_To do_
Can you transcribe the lines below word for word, leaving the pictures out of your answer?

Dataset entries

= = = = = = =

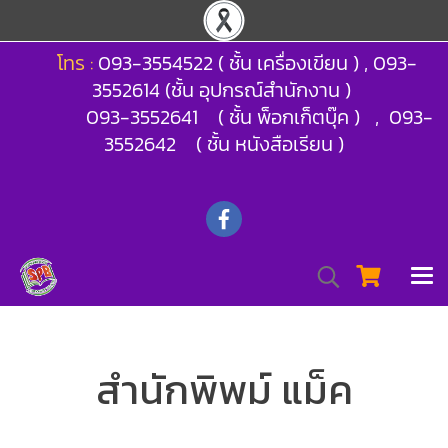
โทร :
093-3554522 ( ชั้น เครื่องเขียน ) , 093-
3552614 (ชั้น อุปกรณ์สำนักงาน )
093-3552641 ( ชั้น พ็อกเก็ตบุ๊ค ) , 093-
3552642 ( ชั้น หนังสือเรียน )
สำนักพิพม์ แม็ค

= = = = = = =

_Reply_
โทร :
093-3554522 ( ชั้น เครื่องเขียน ) , 093-
3552614 (ชั้น อุปกรณ์สำนักงาน )
093-3552641 ( ชั้น พ็อกเก็ตบุ๊ค ) , 093-
3552642 ( ชั้น หนังสือเรียน )
สำนักพิพม์ แม็ค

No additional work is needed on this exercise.